Power of the Crowds

Sarah Perez on June 18th, 2006

Innocentive
I read an interesting Wired news story today about the rise of crowdsourcing. It seems the power of the net these days is all about the power of the crowd. Sites like YouTube, Wikipedia, del.icio.us, flickr, and many, many others not only exist, but thrive because of the intelligence that rises from the masses. Thousands of people upload videos, but the best rise to the top as the masses vote for favorites. More and more, the power of the crowd is being harnessed in new ways, leaving us potentially on the verge of a cultural and societal shift, a shift that’s bigger than the next great viral video, greater than the most popular bookmarks; it’s one that could rapidly push forward innovation as discoveries aren’t made by one person working alone, solving one problem. Instead, problems, tasks, and other challenges are presented to the online world, and just as "Lazy Sunday" rose to the top, so will the most innovative solutions. Collective intelligence, paticipatory learning…"crowdsourcing," (a term coined by the Wired article.)

One example of crowdsourcing is Amazon’s Mechanical Turk program, an online marketplace that helps companies find people to perform tasks that computers can’t do, like "identifying items in a photograph, skimming real estate documents to find identifying information, writing short product descriptions, transcribing podcasts. Amazon calls the tasks HITs (human intelligence tasks); they’re designed to require very little time, and consequently they offer very little compensation – most from a few cents to a few dollars." (quoting Wired)

Another program exists at a site called InnoCentive, which has been around for 5 years now. InnoCentive helps companies connect with people outside their scope for help with the trickiest R&D problems. Companies like Boeing, DuPont, and Procter & Gamble pose their R&D problems and pay "solvers" anywhere from $10,000 to $100,000 per solution. Often, these "solvers" are regular folks, hobbyists, self-taught scientists, whose specific skill sets lead to innovative solutions.

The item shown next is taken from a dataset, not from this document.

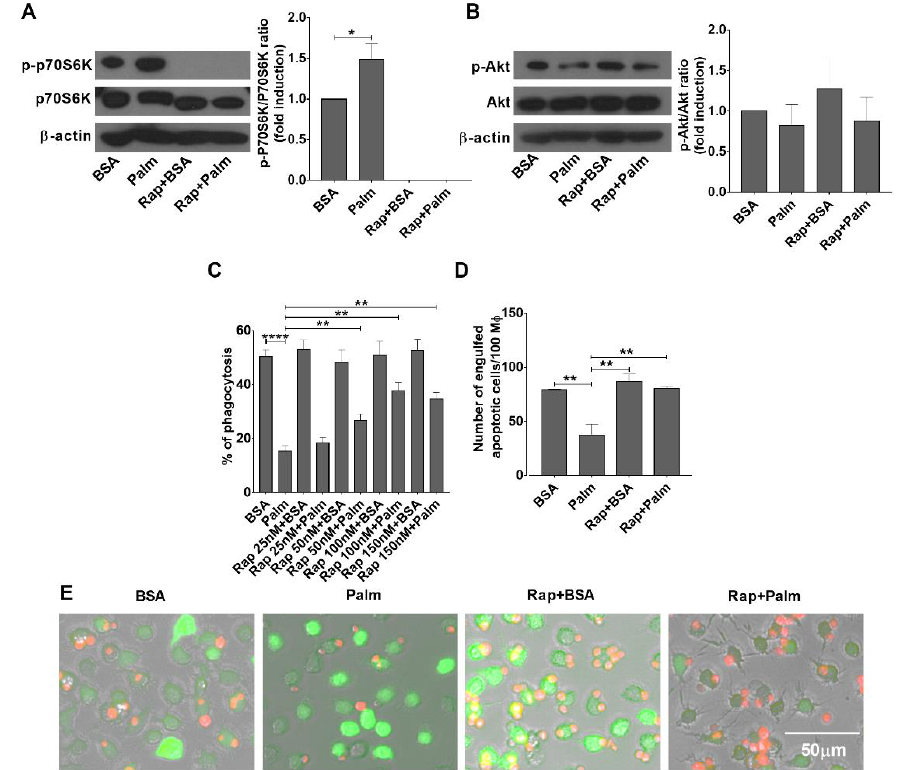
Figure 3. Exposure of BMDMs to palmitate results in mTORC1 activation leading to inhibition of efferocytosis. ( A ) Exposure of BMDMs to 0.4 mM palmitate for 24 h leads to an increased Thr 389 phosphorylation of p70S6K1, a downstream substrate of mTORC1, while it decreases following exposure to rapamycin (100 nM), detected by Western blot analysis. β -actin was used as a loading control. One representative gel of three is shown. ( B ) Exposure of BMDMs to 0.4 mM palmitate or to rapamycin (100 nM) for 24 h does not affect the Ser 473 phosphorylation of Akt, a substrate of mTORC2 in BMDMs, detected by Western blot analysis. β -actin was used as a loading control. One representative gel of three is shown. Rapamycin (100 nM), an mTORC1 inhibitor, attenuates the efferocytosis inhibition of BMDMs induced by palmitate exposure for 24 h detected by ( C ) determining the percentage of engulfing macrophages by FACS analysis or by ( D ) counting the number of engulfed cells. All data are expressed as mean ± SD ( n = 4). Asterisks indicate statistically significant difference (* p < 0.05, ** p < 0.01, and **** p < 0.001). ( E ) Representative fluorescent microscopic images of macrophages (green) engulfing apoptotic thymocytes (red) following 40 min of efferocytosis in the presence or absence of 0.4 mM palmitate with or without 100 nM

So, is this what web 2.0 really brings us? Not just flashy AJAX websites, but a new online culture of participation. Participating benefits you, and benefits everyone as you tag and vote, solve and query, upload, download, blog and podcast. We’re not just surfing the web anonymously anymore. We’re citizens building a new community — each of us a worker bee, contributing to the hive.

The question is not "are you participating?", but how. Because if you’re not participating at all, you’re not really ONLINE, are you?